:: Excerpt

Between the acting of a dreadful thing
And the first motion, all the interim is
Like a phantasma, or a hideous dream:
The genius and the mortal instruments
Are then in council, and the state of man,
Like to a little kingdom, suffers then

The nature of an insurrection.

But why is the practice of the Greek and of the Romantic Poets so different in respect of their treatment of time and place? The spirit of our criticism will not allow us to follow the example of many of our modern critics, and unceremoniously pronounce the latter to be barbarous. On the contrary, we hold that they lived in very cultivated times, and were themselves exceedingly cultivated men. Next to the structure of the ancient theatres, which naturally led to the apparent indifference of time, and fixity of scene, the practice was favoured by the nature of the materials on which the Greek dramatists had to work. These materials were mythology, which in itself was fiction, and the treatment of which, in the hands of preceding poets, had collected into continuous and perspicuous masses what, in reality, was broken and scattered about in various ways. Moreover the heroic age, which they depicted, was at once very simple in its manners and marvellous in its incidents, and thus every thing of its own accord went straight to the mark of a tragic decision.

::::

### The task
In the passage on Greek and Romantic drama, what were the materials the Greek dramatists had to work with?

:: Provided material

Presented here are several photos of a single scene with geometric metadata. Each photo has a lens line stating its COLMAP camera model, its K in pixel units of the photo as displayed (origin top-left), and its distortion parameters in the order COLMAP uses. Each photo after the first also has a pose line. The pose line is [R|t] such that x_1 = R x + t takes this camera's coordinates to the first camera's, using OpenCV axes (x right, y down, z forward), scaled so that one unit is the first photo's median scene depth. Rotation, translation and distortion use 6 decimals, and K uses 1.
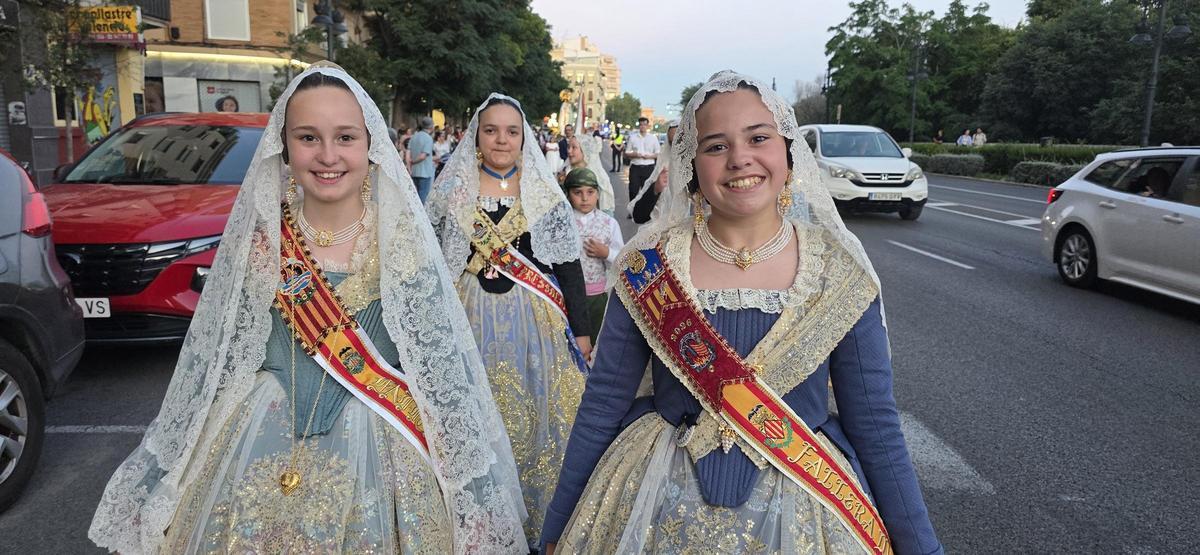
lens RADIAL K [[795.8, 0, 599.5], [0, 795.8, 263.1], [0, 0, 1]] dist [0.063887, -0.066353]
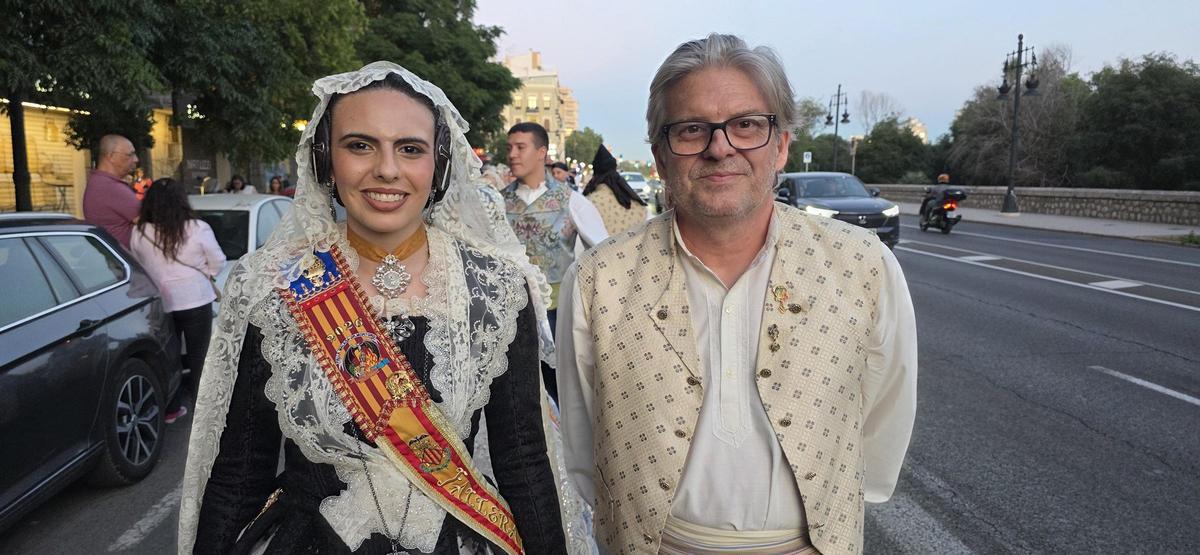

::::

### Reply
Mythology, which in itself was fiction.